🤖 AI Summary
Existing social behavior modeling approaches are restricted to dyadic interactions and lack generalizability to scenarios with arbitrary numbers of participants.
Method: This paper introduces the first unified motion–language modeling framework for multi-person social interaction. It (1) designs a social motion tokenization mechanism to discretize pose sequences of variable participant counts; (2) constructs SocialX—the first large-scale multi-person interaction dataset with fine-grained textual annotations—and establishes corresponding benchmarks; and (3) proposes a motion–language joint pretraining paradigm that integrates cross-modal alignment with LLM-driven action understanding and generation for holistic multimodal reasoning.

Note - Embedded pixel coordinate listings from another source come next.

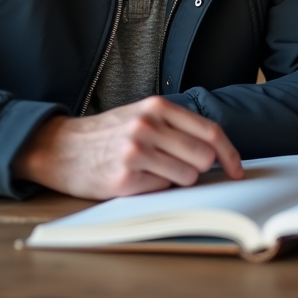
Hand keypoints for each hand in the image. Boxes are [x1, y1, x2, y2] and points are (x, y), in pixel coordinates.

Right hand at [12, 96, 243, 199]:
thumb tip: (215, 151)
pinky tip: (135, 179)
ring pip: (187, 177)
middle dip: (200, 168)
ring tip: (152, 171)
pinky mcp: (124, 178)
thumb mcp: (141, 115)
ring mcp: (135, 152)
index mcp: (156, 107)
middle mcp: (147, 126)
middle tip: (180, 168)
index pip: (210, 131)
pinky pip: (162, 190)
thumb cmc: (107, 134)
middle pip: (204, 157)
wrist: (59, 148)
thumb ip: (175, 126)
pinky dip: (155, 189)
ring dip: (176, 180)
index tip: (237, 169)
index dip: (230, 153)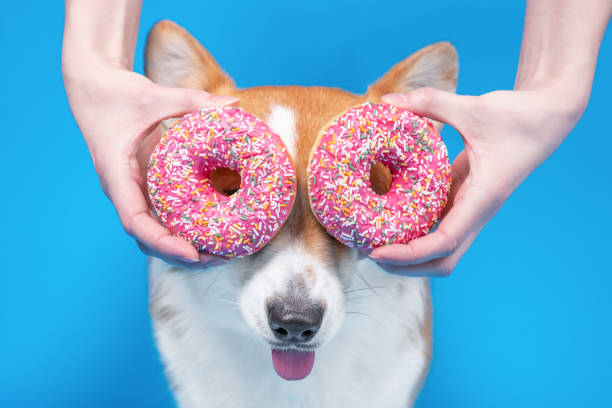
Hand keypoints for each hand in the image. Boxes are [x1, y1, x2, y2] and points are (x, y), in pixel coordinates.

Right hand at [63, 62, 236, 267]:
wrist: (92, 87)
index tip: (192, 253)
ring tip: (218, 254)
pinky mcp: (143, 185)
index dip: (163, 241)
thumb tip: (234, 104)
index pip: (135, 221)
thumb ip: (193, 100)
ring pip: (153, 231)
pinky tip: (208, 233)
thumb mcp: (154, 95)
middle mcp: (123, 189)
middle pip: (147, 237)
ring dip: (182, 247)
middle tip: (218, 258)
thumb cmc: (116, 93)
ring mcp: (133, 190)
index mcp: (117, 174)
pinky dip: (181, 229)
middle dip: (179, 253)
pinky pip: (160, 215)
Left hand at [368, 86, 583, 275]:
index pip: (444, 243)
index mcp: (482, 199)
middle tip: (369, 252)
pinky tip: (390, 221)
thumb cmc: (517, 116)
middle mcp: (476, 212)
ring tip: (373, 243)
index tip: (377, 252)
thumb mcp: (474, 107)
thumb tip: (386, 102)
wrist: (546, 119)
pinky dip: (415, 232)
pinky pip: (438, 228)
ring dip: (409, 255)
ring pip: (441, 250)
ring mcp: (471, 210)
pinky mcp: (465, 201)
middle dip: (406, 266)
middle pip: (442, 261)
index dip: (409, 254)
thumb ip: (431, 102)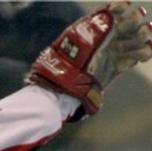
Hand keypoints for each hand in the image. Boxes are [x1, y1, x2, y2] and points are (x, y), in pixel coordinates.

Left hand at [27, 2, 151, 115]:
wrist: (67, 84)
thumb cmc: (73, 57)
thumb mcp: (86, 34)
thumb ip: (102, 20)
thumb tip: (119, 7)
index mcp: (97, 28)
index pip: (114, 13)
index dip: (123, 9)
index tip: (132, 8)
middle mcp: (105, 40)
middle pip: (126, 28)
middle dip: (137, 26)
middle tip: (145, 29)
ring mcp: (110, 54)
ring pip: (131, 44)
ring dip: (141, 41)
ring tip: (148, 44)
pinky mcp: (113, 69)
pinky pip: (129, 60)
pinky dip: (140, 56)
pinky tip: (146, 53)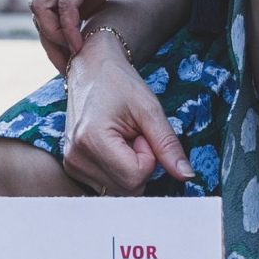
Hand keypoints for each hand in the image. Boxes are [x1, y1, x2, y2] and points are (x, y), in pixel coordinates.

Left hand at [30, 0, 162, 69]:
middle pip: (37, 11)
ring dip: (51, 38)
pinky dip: (67, 26)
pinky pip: (65, 3)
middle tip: (65, 67)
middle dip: (48, 42)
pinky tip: (78, 44)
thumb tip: (89, 13)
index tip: (69, 57)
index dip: (54, 35)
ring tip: (69, 58)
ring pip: (41, 8)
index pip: (47, 8)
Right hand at [59, 32, 194, 192]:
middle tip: (133, 136)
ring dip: (129, 168)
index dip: (149, 157)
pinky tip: (113, 147)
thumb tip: (186, 176)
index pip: (136, 177)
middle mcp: (76, 158)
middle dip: (140, 165)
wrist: (90, 68)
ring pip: (119, 190)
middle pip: (128, 189)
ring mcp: (72, 164)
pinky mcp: (73, 167)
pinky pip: (108, 185)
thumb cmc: (118, 82)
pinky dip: (118, 170)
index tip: (141, 133)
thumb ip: (168, 145)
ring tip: (121, 138)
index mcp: (91, 140)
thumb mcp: (149, 109)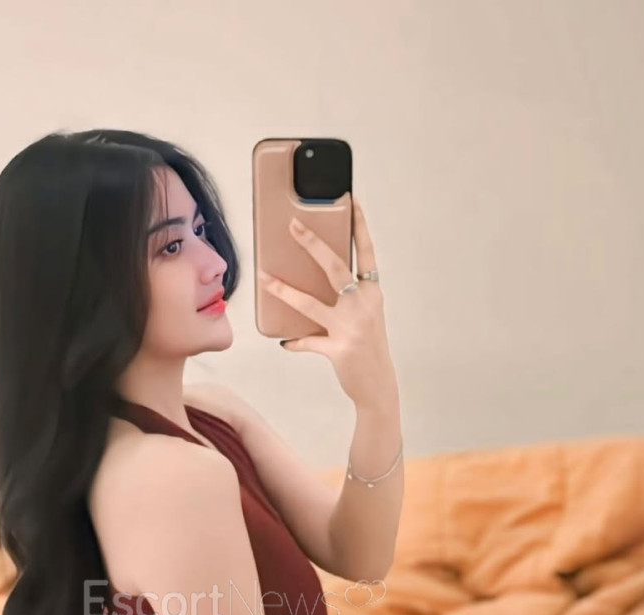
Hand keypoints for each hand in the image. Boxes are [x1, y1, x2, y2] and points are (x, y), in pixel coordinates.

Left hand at [258, 196, 397, 409]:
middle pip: (334, 267)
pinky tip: (284, 341)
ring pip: (310, 303)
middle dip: (311, 243)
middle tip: (292, 225)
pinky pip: (308, 342)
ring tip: (264, 278)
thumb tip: (311, 279)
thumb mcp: (365, 316)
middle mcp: (363, 305)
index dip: (360, 225)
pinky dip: (295, 342)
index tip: (351, 200)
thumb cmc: (369, 347)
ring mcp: (351, 327)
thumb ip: (347, 296)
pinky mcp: (338, 349)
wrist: (379, 385)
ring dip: (284, 290)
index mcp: (372, 292)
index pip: (366, 252)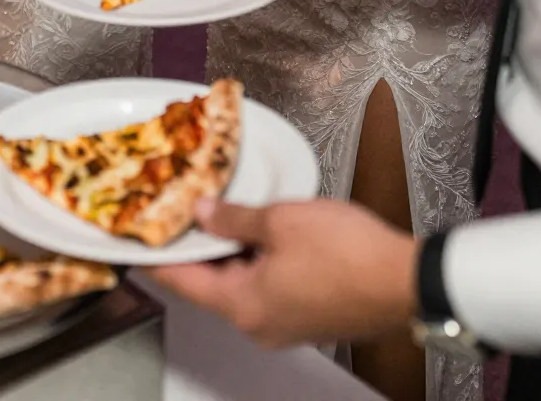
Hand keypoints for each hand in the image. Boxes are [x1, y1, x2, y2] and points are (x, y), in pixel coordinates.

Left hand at [151, 197, 417, 347]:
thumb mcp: (281, 221)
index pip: (181, 281)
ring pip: (240, 285)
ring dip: (229, 252)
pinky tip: (260, 234)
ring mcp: (284, 325)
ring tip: (218, 214)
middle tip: (178, 214)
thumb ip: (234, 219)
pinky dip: (256, 262)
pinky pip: (267, 288)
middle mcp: (259, 324)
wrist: (407, 281)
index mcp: (242, 306)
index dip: (155, 257)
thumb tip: (204, 214)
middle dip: (196, 248)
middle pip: (210, 284)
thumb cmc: (350, 255)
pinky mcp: (308, 317)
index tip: (133, 243)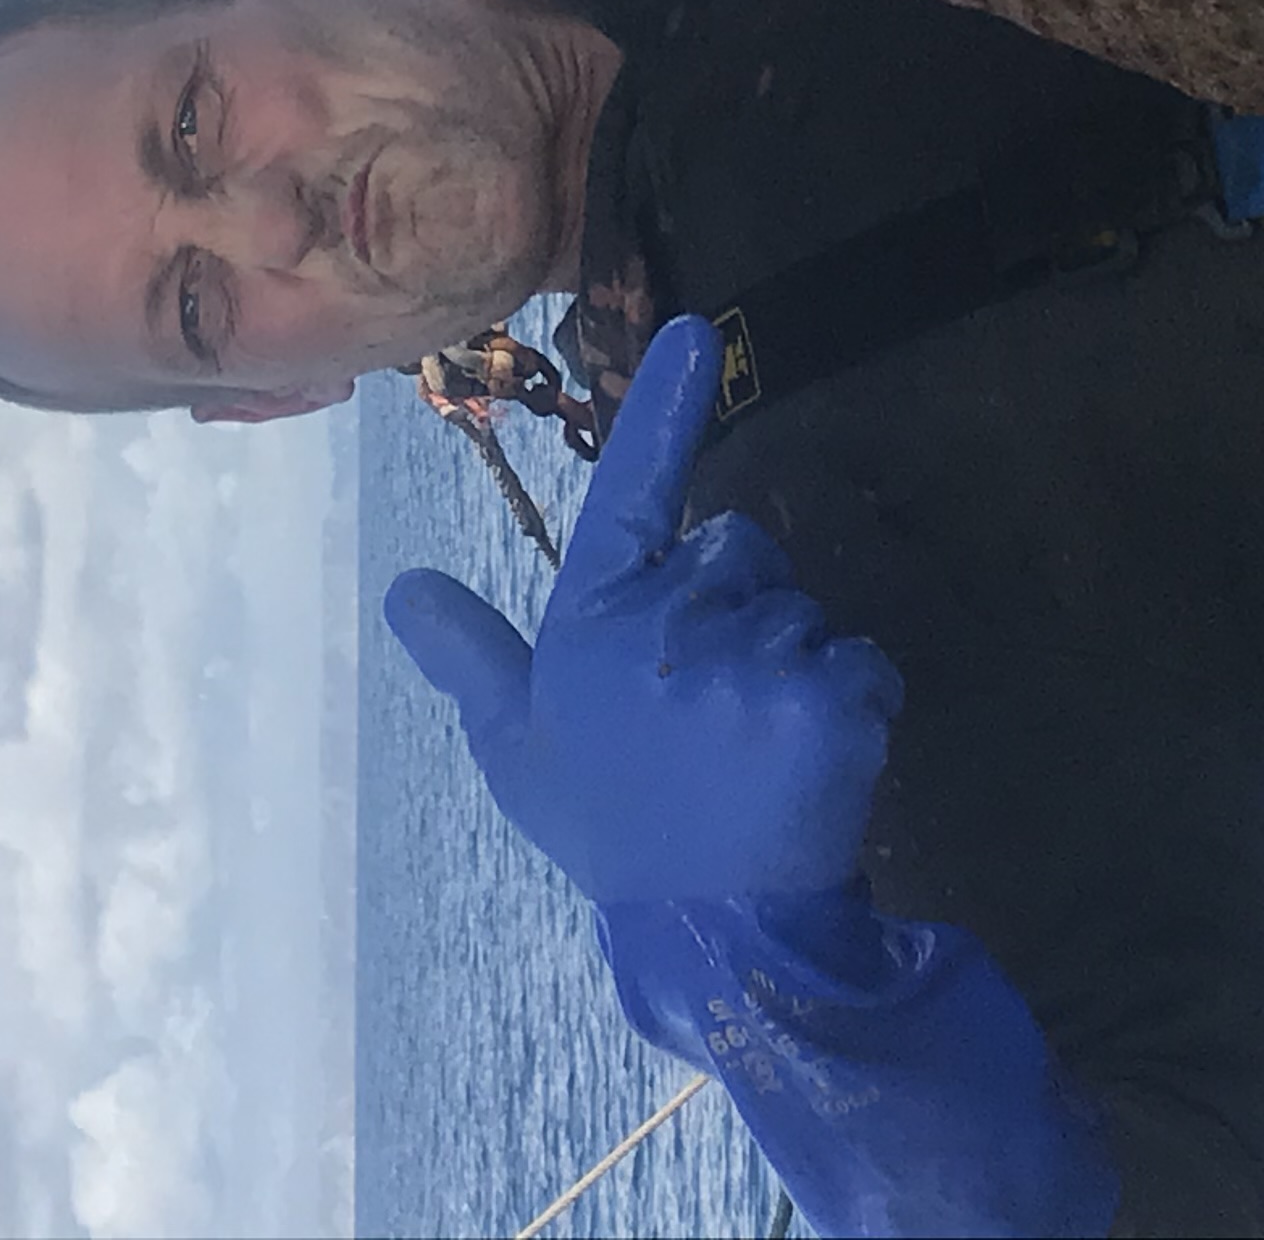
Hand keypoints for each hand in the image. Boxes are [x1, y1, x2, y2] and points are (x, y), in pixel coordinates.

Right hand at [385, 315, 903, 903]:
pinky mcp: (829, 698)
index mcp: (593, 623)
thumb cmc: (614, 827)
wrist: (712, 932)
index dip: (665, 409)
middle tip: (710, 710)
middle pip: (739, 552)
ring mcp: (751, 660)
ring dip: (792, 664)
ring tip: (753, 750)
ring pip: (799, 612)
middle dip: (738, 608)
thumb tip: (402, 588)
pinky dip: (853, 705)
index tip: (697, 331)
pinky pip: (861, 662)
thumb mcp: (520, 749)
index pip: (629, 493)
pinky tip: (810, 765)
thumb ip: (470, 657)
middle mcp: (667, 625)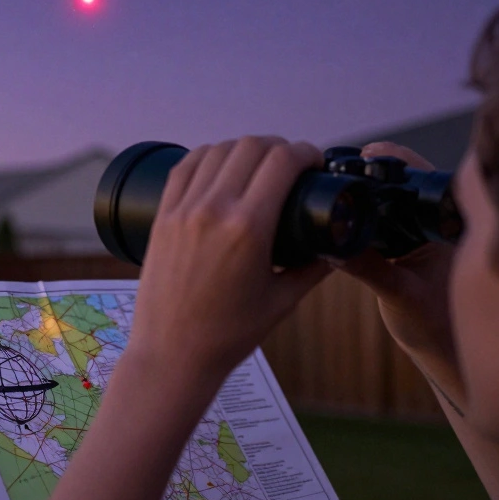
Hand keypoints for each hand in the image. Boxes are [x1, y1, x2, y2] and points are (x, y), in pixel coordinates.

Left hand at [128, 136, 333, 385]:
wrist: (172, 353)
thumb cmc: (229, 334)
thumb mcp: (283, 300)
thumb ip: (314, 267)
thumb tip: (336, 245)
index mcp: (249, 228)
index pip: (282, 161)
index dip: (306, 152)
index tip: (315, 161)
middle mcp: (214, 210)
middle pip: (252, 146)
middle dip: (279, 147)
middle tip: (292, 163)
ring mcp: (183, 210)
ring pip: (218, 150)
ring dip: (244, 148)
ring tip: (259, 164)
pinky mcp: (163, 216)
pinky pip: (185, 167)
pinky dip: (208, 156)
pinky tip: (220, 163)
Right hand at [330, 142, 458, 385]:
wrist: (444, 352)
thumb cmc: (436, 327)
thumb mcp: (399, 295)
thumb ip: (369, 268)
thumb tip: (333, 245)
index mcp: (445, 225)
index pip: (419, 175)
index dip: (391, 158)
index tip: (364, 154)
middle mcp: (434, 222)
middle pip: (400, 177)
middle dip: (370, 169)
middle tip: (341, 166)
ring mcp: (418, 231)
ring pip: (389, 195)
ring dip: (365, 189)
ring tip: (337, 183)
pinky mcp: (401, 243)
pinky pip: (380, 214)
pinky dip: (362, 211)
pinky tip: (342, 214)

Results: Extensive experiments demonstrate state-of-the-art performance across multi-person behavior generation, social reasoning, and cross-modal retrieval tasks. The framework significantly improves scalability and semantic consistency in modeling complex, real-world social scenes.
📝 Abstract
Human interactions in everyday life are inherently social, involving engagements with diverse individuals across various contexts. Modeling these social interactions is fundamental to a wide range of real-world applications. In this paper, we introduce SocialGen, the first unified motion-language model capable of modeling interaction behaviors among varying numbers of individuals, to address this crucial yet challenging problem. Unlike prior methods that are limited to two-person interactions, we propose a novel social motion representation that supports tokenizing the motions of an arbitrary number of individuals and aligning them with the language space. This alignment enables the model to leverage rich, pretrained linguistic knowledge to better understand and reason about human social behaviors. To tackle the challenges of data scarcity, we curate a comprehensive multi-human interaction dataset, SocialX, enriched with textual annotations. Leveraging this dataset, we establish the first comprehensive benchmark for multi-human interaction tasks. Our method achieves state-of-the-art performance across motion-language tasks, setting a new standard for multi-human interaction modeling.